[Opening Records for this task section]

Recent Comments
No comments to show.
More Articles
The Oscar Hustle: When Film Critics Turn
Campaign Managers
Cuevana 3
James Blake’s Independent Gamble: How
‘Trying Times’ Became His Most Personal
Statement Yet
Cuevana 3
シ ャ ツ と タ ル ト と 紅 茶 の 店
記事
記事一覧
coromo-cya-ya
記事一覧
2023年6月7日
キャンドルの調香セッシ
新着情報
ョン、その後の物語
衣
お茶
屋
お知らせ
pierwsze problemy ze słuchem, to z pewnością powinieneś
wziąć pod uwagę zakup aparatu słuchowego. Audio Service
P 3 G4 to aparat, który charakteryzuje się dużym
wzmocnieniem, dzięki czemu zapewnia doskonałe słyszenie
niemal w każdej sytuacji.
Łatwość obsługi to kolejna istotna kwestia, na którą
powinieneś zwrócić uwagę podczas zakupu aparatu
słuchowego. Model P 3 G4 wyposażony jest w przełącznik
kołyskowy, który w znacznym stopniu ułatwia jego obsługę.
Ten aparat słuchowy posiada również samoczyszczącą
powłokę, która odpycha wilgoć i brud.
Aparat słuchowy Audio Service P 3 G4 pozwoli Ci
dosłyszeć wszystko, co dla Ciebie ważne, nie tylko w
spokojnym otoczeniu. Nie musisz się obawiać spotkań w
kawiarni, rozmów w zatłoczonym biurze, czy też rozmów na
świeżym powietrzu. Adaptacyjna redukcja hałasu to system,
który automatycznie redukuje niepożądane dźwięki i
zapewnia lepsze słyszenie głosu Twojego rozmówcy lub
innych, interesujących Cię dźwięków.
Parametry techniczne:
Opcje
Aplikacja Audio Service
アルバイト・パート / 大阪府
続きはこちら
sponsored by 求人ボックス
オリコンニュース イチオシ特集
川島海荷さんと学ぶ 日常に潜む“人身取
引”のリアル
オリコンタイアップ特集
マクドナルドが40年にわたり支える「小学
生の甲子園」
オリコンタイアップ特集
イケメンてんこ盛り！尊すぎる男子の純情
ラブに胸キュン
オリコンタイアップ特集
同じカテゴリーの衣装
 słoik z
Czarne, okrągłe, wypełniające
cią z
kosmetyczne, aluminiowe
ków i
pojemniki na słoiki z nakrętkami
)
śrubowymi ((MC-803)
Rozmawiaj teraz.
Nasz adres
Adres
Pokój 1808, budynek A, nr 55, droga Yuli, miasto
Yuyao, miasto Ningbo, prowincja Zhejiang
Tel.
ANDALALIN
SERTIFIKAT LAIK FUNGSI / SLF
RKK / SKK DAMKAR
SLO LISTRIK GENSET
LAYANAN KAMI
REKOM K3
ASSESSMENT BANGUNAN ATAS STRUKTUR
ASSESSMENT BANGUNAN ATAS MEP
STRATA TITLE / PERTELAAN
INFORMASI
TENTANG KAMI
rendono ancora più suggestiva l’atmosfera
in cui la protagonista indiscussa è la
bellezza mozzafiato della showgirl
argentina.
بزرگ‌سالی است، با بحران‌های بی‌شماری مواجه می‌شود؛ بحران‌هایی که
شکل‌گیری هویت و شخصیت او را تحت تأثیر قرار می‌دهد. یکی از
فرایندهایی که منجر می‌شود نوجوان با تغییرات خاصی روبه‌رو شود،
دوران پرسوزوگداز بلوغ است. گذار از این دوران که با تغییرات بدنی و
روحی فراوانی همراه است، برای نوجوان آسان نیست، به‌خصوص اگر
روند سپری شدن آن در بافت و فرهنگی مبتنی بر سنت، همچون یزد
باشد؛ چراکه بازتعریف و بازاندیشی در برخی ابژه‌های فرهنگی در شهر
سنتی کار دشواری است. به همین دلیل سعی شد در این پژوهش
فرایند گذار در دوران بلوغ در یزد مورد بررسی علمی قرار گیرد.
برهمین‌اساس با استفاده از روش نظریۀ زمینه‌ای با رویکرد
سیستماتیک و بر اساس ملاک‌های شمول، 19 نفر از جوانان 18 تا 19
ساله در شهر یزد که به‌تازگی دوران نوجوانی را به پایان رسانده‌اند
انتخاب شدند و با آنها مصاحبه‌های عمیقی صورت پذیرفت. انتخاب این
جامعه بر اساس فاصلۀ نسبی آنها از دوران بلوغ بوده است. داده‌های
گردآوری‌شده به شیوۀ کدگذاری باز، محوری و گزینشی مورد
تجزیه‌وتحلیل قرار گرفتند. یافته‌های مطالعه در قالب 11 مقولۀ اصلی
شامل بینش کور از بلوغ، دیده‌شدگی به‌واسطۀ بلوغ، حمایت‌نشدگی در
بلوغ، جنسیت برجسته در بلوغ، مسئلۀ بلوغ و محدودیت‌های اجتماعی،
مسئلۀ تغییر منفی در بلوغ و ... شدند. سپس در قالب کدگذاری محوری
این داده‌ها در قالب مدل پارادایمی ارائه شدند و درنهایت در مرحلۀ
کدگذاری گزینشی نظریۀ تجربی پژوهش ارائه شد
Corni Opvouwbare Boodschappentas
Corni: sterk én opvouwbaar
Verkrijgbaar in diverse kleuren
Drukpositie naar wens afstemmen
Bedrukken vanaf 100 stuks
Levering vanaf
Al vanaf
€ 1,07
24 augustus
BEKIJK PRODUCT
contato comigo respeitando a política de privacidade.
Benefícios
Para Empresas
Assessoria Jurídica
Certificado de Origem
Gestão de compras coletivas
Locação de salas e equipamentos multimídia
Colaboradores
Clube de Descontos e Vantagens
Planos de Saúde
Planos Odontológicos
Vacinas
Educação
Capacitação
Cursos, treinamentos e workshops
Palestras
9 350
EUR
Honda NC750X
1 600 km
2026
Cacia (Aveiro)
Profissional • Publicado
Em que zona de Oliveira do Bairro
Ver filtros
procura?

[Closing Records for this task section]

Reproduce the listing above with "Cuevana 3" replaced by "Cuevana 4" and every other line kept as it is.

Recent Comments
No comments to show.
More Articles
The Oscar Hustle: When Film Critics Turn
Campaign Managers
Cuevana 4
James Blake’s Independent Gamble: How
‘Trying Times’ Became His Most Personal
Statement Yet
Cuevana 4
シ ャ ツ と タ ル ト と 紅 茶 の 店
記事
記事一覧
coromo-cya-ya
記事一覧
2023年6月7日
キャンドルの調香セッシ
新着情報
ョン、その後の物語
衣
お茶
屋
お知らせ
pierwsze problemy ze słuchem, to z pewnością powinieneś
wziąć pod uwagę zakup aparatu słuchowego. Audio Service
P 3 G4 to aparat, który charakteryzuje się dużym
wzmocnieniem, dzięki czemu zapewnia doskonałe słyszenie
niemal w każdej sytuacji.
Łatwość obsługi to kolejna istotna kwestia, na którą
powinieneś zwrócić uwagę podczas zakupu aparatu
słuchowego. Model P 3 G4 wyposażony jest w przełącznik
kołyskowy, który w znacznym stopniu ułatwia jego obsługę.
Ten aparat słuchowy posiada również samoczyszczącą
powłokę, która odpycha wilgoć i brud.
Aparat słuchowy Audio Service P 3 G4 pozwoli Ci
dosłyszeć wszystko, co dla Ciebie ważne, nie tylko w
spokojnym otoczeniu. Nie musisz się obawiać spotkań w
kawiarni, rozmów w zatłoczonym biurze, czy też rozmów na
świeżym powietrzu. Adaptacyjna redukcja hałasu to system,
który automatycznie redukuje niepożądane dźwięki i
zapewnia lepsze słyszenie głosu Twojego rozmówcy lub
innych, interesujących Cię dźwięków.
Parametry techniczne:
Opcje
Aplikacja Audio Service
アルバイト・パート / 大阪府
続きはこちら
sponsored by 求人ボックス
オリコンニュース イチオシ特集
川島海荷さんと学ぶ 日常に潜む“人身取
引”のリアル
オリコンタイアップ特集
マクドナルドが40年にわたり支える「小学
生の甲子園」
オリコンタイアップ特集
イケメンてんこ盛り！尊すぎる男子の純情
ラブに胸キュン
オリコンタイアップ特集
同じカテゴリーの衣装
 słoik z
Czarne, okrągłe, wypełniające
cią z
kosmetyczne, aluminiowe
ków i
pojemniki na słoiki z nakrętkami
)
śrubowymi ((MC-803)
Rozmawiaj teraz.
Nasz adres
Adres
Pokój 1808, budynek A, nr 55, droga Yuli, miasto
Yuyao, miasto Ningbo, prowincja Zhejiang
Tel.
ANDALALIN
SERTIFIKAT LAIK FUNGSI / SLF
RKK / SKK DAMKAR
SLO LISTRIK GENSET
LAYANAN KAMI
REKOM K3
ASSESSMENT BANGUNAN ATAS STRUKTUR
ASSESSMENT BANGUNAN ATAS MEP
STRATA TITLE / PERTELAAN
INFORMASI
TENTANG KAMI
rendono ancora più suggestiva l’atmosfera
in cui la protagonista indiscussa è la
bellezza mozzafiato della showgirl
argentina.
بزرگ‌سالی است، با بحران‌های بی‌شماری مواجه می‌شود؛ بحران‌هایی که
شکل‌گیری هویت و شخصیت او را تحت تأثیر قرار می‌دهد. یکی از
فرایندهایی که منجر می‌شود نوجوان با تغییرات خاصی روبه‌رو شود،
دوران پرسوزوگداز بلوغ است. گذار از این دوران که با تغییرات بدنی و
روحی فراوانی همراه است، برای نوجوان آسان نیست، به‌خصوص اگر
روند سپری شدن آن در بافت و فرهنگی مبتنی بر سنت، همچون یزد
باشد؛ چراکه بازتعریف و بازاندیشی در برخی ابژه‌های فرهنگی در شهر
سنتی کار دشواری است. به همین دلیل سعی شد در این پژوهش
فرایند گذار در دوران بلوغ در یزد مورد بررسی علمی قرار گیرد.
برهمین‌اساس با استفاده از روش نظریۀ زمینه‌ای با رویکرد
سیستماتیک و بر اساس ملاک‌های شمول، 19 نفر از جوانان 18 تا 19
ساله در شهر یزد که به‌تازگی دوران نوجوانی را به پایان رسانده‌اند
انتخاب شدند و با آنها مصاحبه‌های عمیقی صورت پذیرفت. انتخاب این
جامعه بر اساس فاصلۀ نسبی آنها از دوران بلوغ بوده است. داده‌های
گردآوری‌شده به شیوۀ کدگذاری باز، محوری و گزینشی مورد
تجزیه‌وتحلیل قرار گرفتند. یافته‌های مطالعه در قالب 11 مقولۀ اصلی
شامل بینش کور از بلوغ، دیده‌شدگی به‌واسطۀ بلوغ، حمایت‌نشدگی در
بلوغ، جنسیت برجسته در بلوغ، مسئلۀ بلوغ و محدودیت‌های اجتماعی،
مسئلۀ تغییر منفی در بلوغ و ... شدند. سپس در قالب کدگذاری محوری
این داده‌ها در قالب مدل پارادایمی ارائه شدند و درنهایت در مرحلۀ
کدگذاری گزینشی نظریۀ تجربی پژوهش ارائه شد
Corni Opvouwbare Boodschappentas
Corni: sterk én opvouwbaar
Verkrijgbaar in diverse kleuren
Drukpositie naar wens afstemmen
Bedrukken vanaf 100 stuks
Levering vanaf
Al vanaf
€ 1,07
24 augustus
BEKIJK PRODUCT
contato comigo respeitando a política de privacidade.
Benefícios
Para Empresas
Assessoria Jurídica
Certificado de Origem
Gestão de compras coletivas
Locação de salas e equipamentos multimídia
Colaboradores
Clube de Descontos e Vantagens
Planos de Saúde
Planos Odontológicos
Vacinas
Educação
Capacitação
Cursos, treinamentos e workshops
Palestras
9 350
EUR
Honda NC750X
1 600 km
2026
Cacia (Aveiro)
Profissional • Publicado
Em que zona de Oliveira do Bairro
Ver filtros
procura?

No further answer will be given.